Aim of the exercise - Reproduce all of the records below with every "Conference Record" swapped for "League Record" and no other change, omitting the pictures.

Record set -
#####
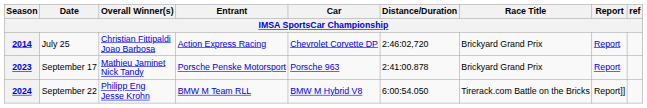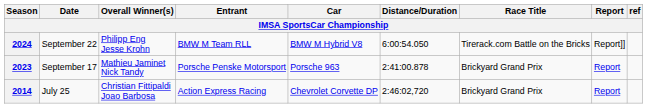rows swapped: 2014 <-> 2024
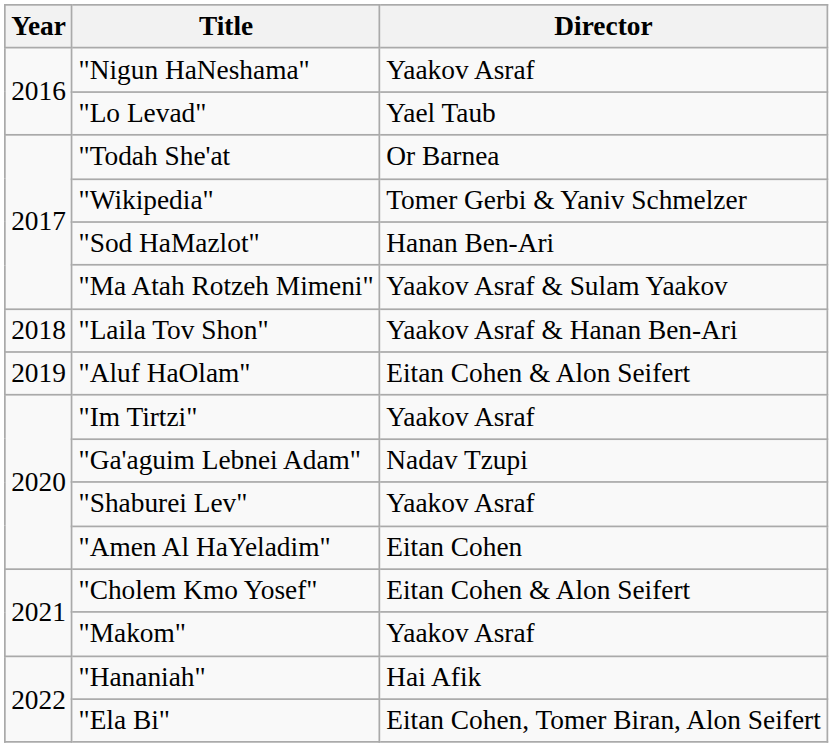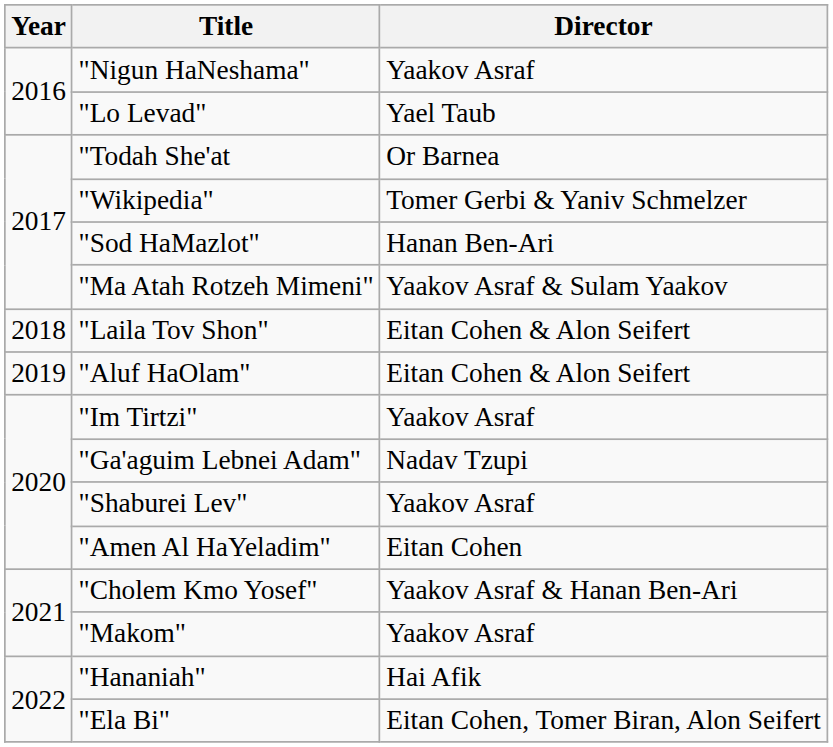"Laila Tov Shon" | Director: Yaakov Asraf & Hanan Ben-Ari -> Eitan Cohen & Alon Seifert
"Cholem Kmo Yosef" | Director: Eitan Cohen & Alon Seifert -> Yaakov Asraf & Hanan Ben-Ari
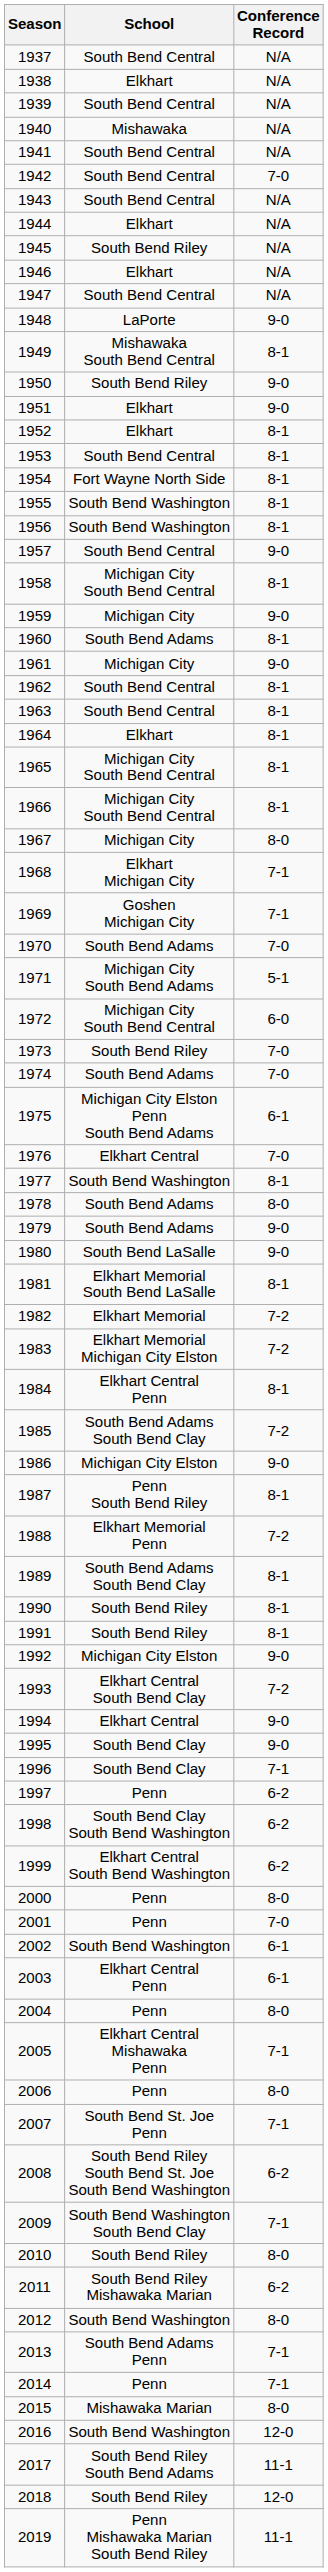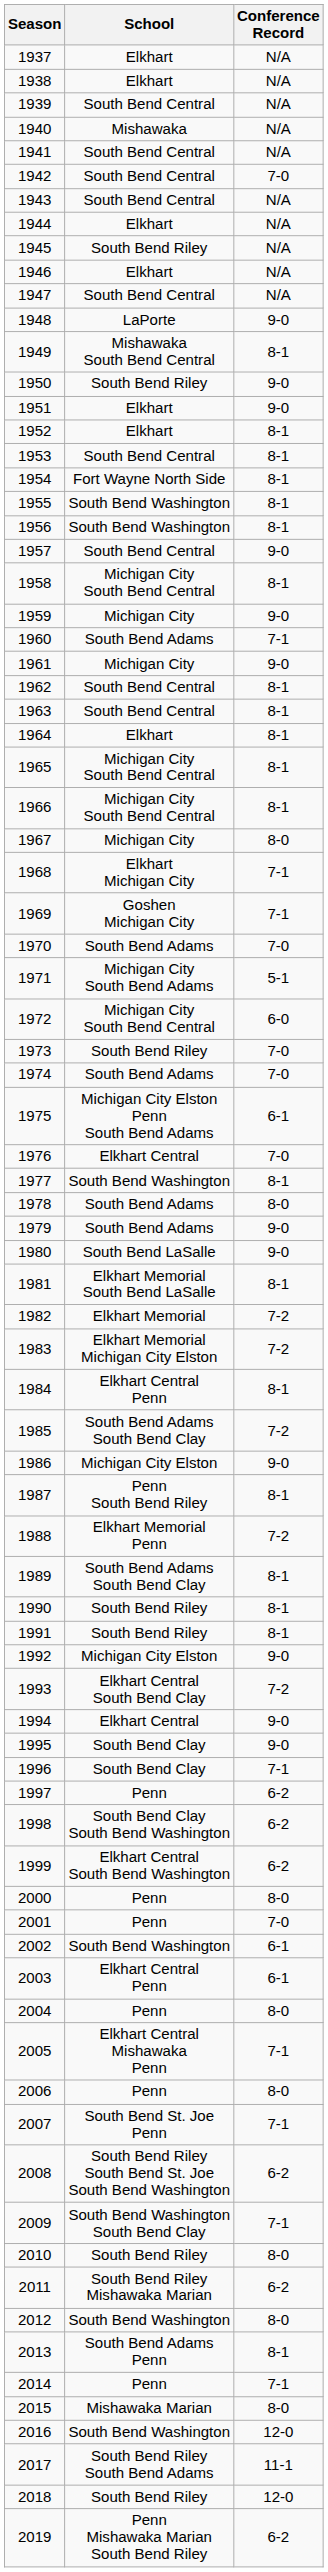1937 | School: South Bend Central -> Elkhart
1960 | Conference Record: 8-1 -> 7-1
2013 | Conference Record: 7-1 -> 8-1
2019 | Conference Record: 11-1 -> 6-2
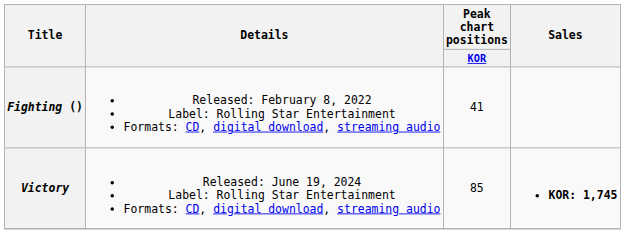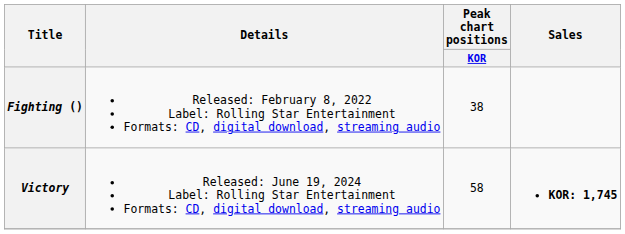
#####
Output for this exercise -
rows swapped: 2014 <-> 2024
"Laila Tov Shon" | Director: Yaakov Asraf & Hanan Ben-Ari -> Eitan Cohen & Alon Seifert
"Cholem Kmo Yosef" | Director: Eitan Cohen & Alon Seifert -> Yaakov Asraf & Hanan Ben-Ari
1937 | School: South Bend Central -> Elkhart
1960 | League Record: 8-1 -> 7-1
2013 | League Record: 7-1 -> 8-1
2019 | League Record: 11-1 -> 6-2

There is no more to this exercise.